◆ **Текст для чтения**:
════════════════

В 1917-м будущий художник оканчивает первую Самарскую мужскую гимназию[12] и отправляется в Москву, где участвует в выставках совместно с Бурлюком. В этом же году  по протекции Бурлюка он поступает в Студию М.В. Леблана, П.А. Бакланова и М.М. Северова на Тверской[13].

В эссе «Встречи с будетлянами и жизнь с Велимиром Хлебниковым» несколько страниц посвящены описанию многочисленных артистических кафе, в ночной жизни которых молодой художник принимал самое живое участие.

Весной 1918 года у Бурлюка созревает план о совместной летней работе и осенней поездке по Восточной России, названной позднее «Большим сибирскими турне»[14].  Это турне проходило на фоне все более разгоравшейся Гражданской войны.

Среди городов, через которые пролегал маршрут турне, были Уфа, Челябинск, Омск и другие. В каждом городе устраивалась выставка. Помимо картин Бурлюка и Спасского, на  экспозициях также демонстрировались произведения местных художников.

В Омске Спасский узнает о планах Бурлюка покинуть Россию.

════════════════

◆ **Задания для выполнения**:
- A) Установите, согласуются ли с текстом о Спасском утверждения: (i) в 1917 году будущий художник окончил первую Самарскую мужскую гимназию; (ii) турне по Восточной России проходило в мирное время; (iii) на выставках турне показывались только картины Бурлюка и Спасского. Для каждого дайте ответ «да» или «нет» и приведите точную цитату из текста, которая это решает.
- B) Допишите следующую часть текста о Спасском, начав сразу после его последнего предложения.
Перечень к этому отношения не имеет.

◆ **Исходные данные**:

════════════════

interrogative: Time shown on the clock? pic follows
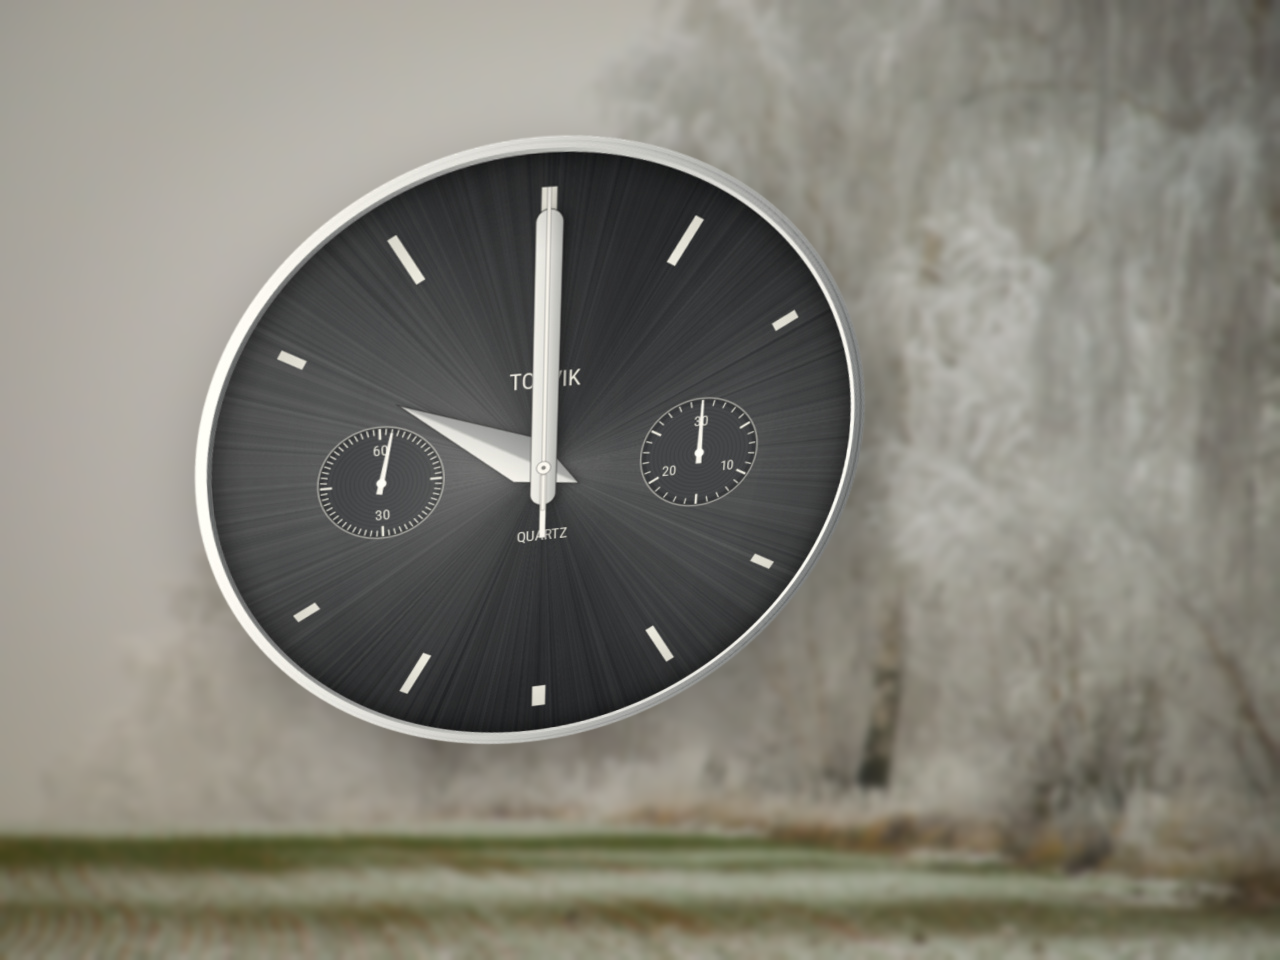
10:00:02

════════════════

◆ **Ответы по заданиям**:
- A)
(i) Да: «В 1917-м будущий художник оканчивает первую Самарскую мужскую гимназию».
(ii) Нет: «Это турне проходило на фоне все более разгоравшейся Гражданской войны».
(iii) Нет: «также демонстрировались произведения местных художников».

- B)
Как известно из «Воспоминаний», он не решается принять предложение Бурлюка, и после совместных выставок и поэзоконцертов в Омске они расстаются. 

Молодому художнику не было еще и девятнадцати лет, когда его призвали в Белую армию.

В начале 1920 года после драматических перипетий Гражданской войны Спасский устраивается в Омский оперный театр, где оформляет оперу М.П. Мусоргского «Борис Годунов». 

К концу года он возвращается в Самару, где сначала ведет кружок в пролеткульте, а затем работает в декоративной мастерской при военном округе[15].

Однако в Самаре Спасский задерживается ненадолго и уже в 1921 году снова возвращается в Москву, где поступает во Вхутемас[16], получает комнату в студенческом общежитии и одновременно работает  художником в ВСП[17]: «На мне лежало оформление книг… брошюр, плакатов и афиш к поэзоконцертам, проходившим здесь же в кафе. <…> Здесь я близко сошелся с…  писателями и поэтами, и старыми и новыми»[18]. В период сотрудничества Спасского в ВСП союзом постоянно устраивались лекции и диспуты, публиковались сборники стихов. На эстраде ВСП выступали: Валерий Брюсов, Сергей Есенин, Рюрик Ивнев, Вадим Шершеневич, Василий Каменский, Владимир Маяковский, Всеволод Мейерхольд Борис Пастернак и другие. В это же время Спасский сотрудничает в ПУРе МВО[19], где работали также Брюсов,  Маяковский, и инструктирует московские клубы по оснащенности декорациями.

В 1922 году на одном из вечеров во Вхутемасе Спасский встречает Хлебникова. Зиму и весну 1922-го Хлебников прожил у Спасского[20].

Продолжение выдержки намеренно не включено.